Is Gross Margin Percentage a Reliable Indicator of Firm Profitability?

Not always.

You can’t blame a CPA for measuring profitability with gross margin percentage.  It’s the most basic term we learn in Cost Accounting 101.  But paradoxically, it’s not always a reliable measure in CPA firms to measure profitability.

For the reasons stated below, we don’t like using gross margin analysis at CPA firms.  Instead, we advise firms to look at a group of key metrics including realization by partner on his/her client base, realization by staff person and by engagement and overall billable hours of each staff person – all compared to national norms as well as internal budgets.

First, some definitions:

  • Gross margin percentage:  The profit after direct expenses, divided by gross fees.
  • Gross fees are billable time before WIP write-downs.
  • Direct expenses include WIP write-downs plus the labor cost of client service personnel working on client engagements.
  • The cost of a client service person is his/her annual compensation divided by the annual number of billable hours that person works.  Billable hours are reduced by time written off.

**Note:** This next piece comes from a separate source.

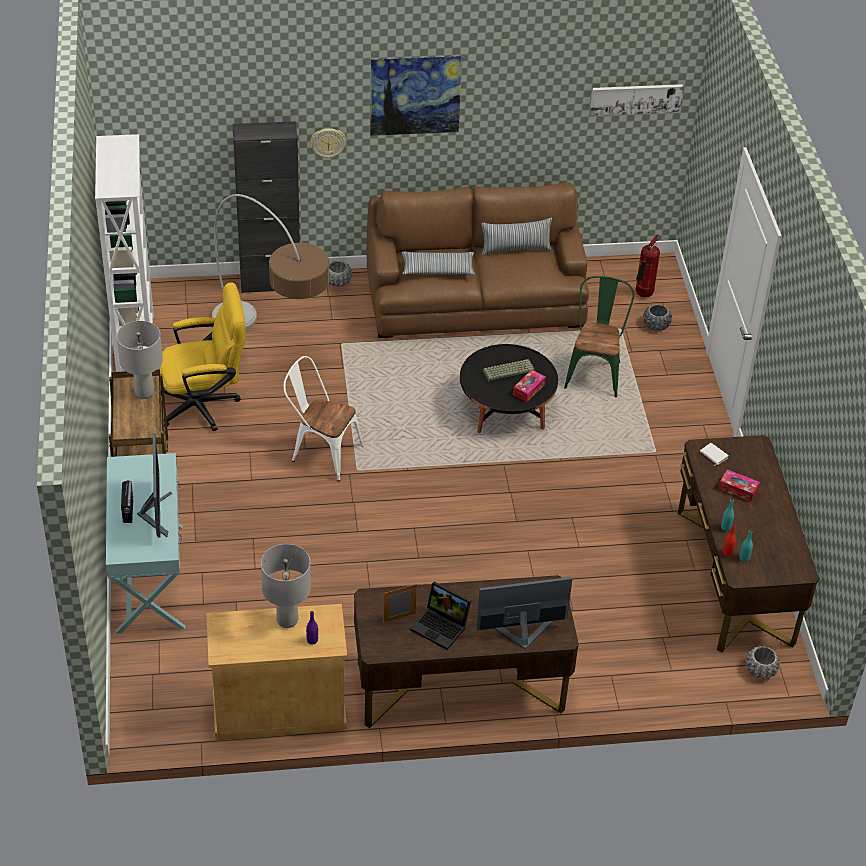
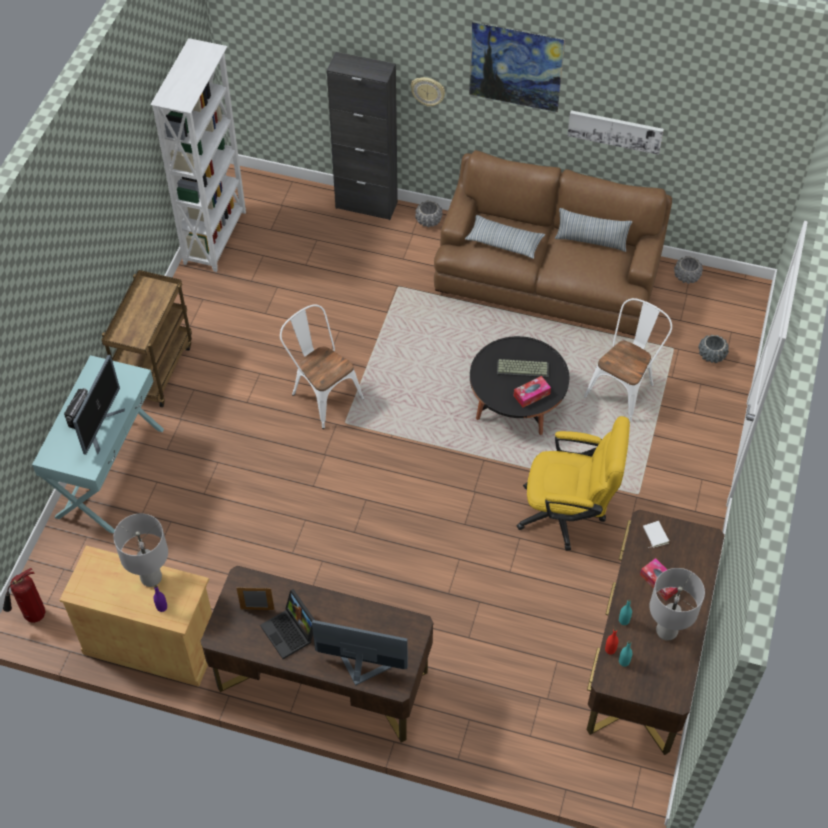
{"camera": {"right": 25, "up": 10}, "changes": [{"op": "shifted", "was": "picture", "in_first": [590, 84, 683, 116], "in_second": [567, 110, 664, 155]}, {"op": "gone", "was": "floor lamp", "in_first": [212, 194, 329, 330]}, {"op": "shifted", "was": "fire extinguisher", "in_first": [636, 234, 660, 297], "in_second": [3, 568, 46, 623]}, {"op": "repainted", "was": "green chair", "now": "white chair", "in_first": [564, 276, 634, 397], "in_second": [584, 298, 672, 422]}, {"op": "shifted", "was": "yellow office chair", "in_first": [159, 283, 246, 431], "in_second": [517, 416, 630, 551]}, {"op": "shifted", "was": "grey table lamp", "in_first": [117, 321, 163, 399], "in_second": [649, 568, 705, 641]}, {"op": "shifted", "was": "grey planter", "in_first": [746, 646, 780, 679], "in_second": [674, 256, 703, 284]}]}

Each of the following factors can distort the firm’s gross margins:

Gross margin calculations usually do not include the cost of partner labor.  Therefore, partners who are “working partners” (those who perform high amounts of staff-level work themselves instead of delegating it to staff) will report artificially higher gross margins than partners who push down work to staff, simply because the working partners’ costs don’t include the cost of their own labor.  Though partners perform roughly 14% of the total billable hours under their control (per the latest Rosenberg MAP Survey) this figure varies widely by partner.  We have seen many partners (usually at firms under $10M) perform as much as 30-50% of the work they manage.

Gross margins exclude partner labor because it is very difficult to calculate the true cost of an hour of partner labor.  The main complexity is that the true cost of an hour of partner labor has two components that are nearly impossible to separate: a partner’s true labor cost and his/her share of the firm’s profits.  Theoretically, firms can impute the cost per hour of a partner, but this is a tricky calculation; we rarely see gross margin reports that include cost factors for partner billable hours.

Firms frequently are unable to assign the correct level staff person to engagements due to the industry’s widespread shortage of labor.  Rare is the firm that has the desired or healthy mix of managers, seniors and lower-level staff.  As a result, it is quite common for firm personnel, including partners, to perform beneath their competence level because the firm has no one for them to delegate the work to.  When higher level personnel do the work of lower level staff, the cost of labor increases, thus reducing the gross margin percentage.

Staff at firms have widely varying levels of productivity.  A firm’s best staff are in high demand by managers and partners, so these stars’ cost per hour is brought down as a result of the high number of billable hours they achieve in a year as well as the lower amount of their time that is written off.

Newer partners have difficulty getting the “good staff” on their jobs because they are committed to the senior partners.  Conversely, senior partners tend to get the better staff assigned to their engagements. Both scenarios skew the gross margin percentage.

Marginal staff sometimes struggle to find work.  Managers and partners often avoid under-performing staff because they are a drain on overall efficiency and profitability.  The billable hours of these people are low because it’s difficult to find work for them.  They are branded “marginal” because (1) a higher percentage of their work has to be written off compared to other staff and (2) they work slower than the better staff.  The low productivity and high write-offs raises their cost per hour, bringing down the firm’s gross margin percentages.

Conclusion:  There are better ways to measure profitability than gross margin percentage.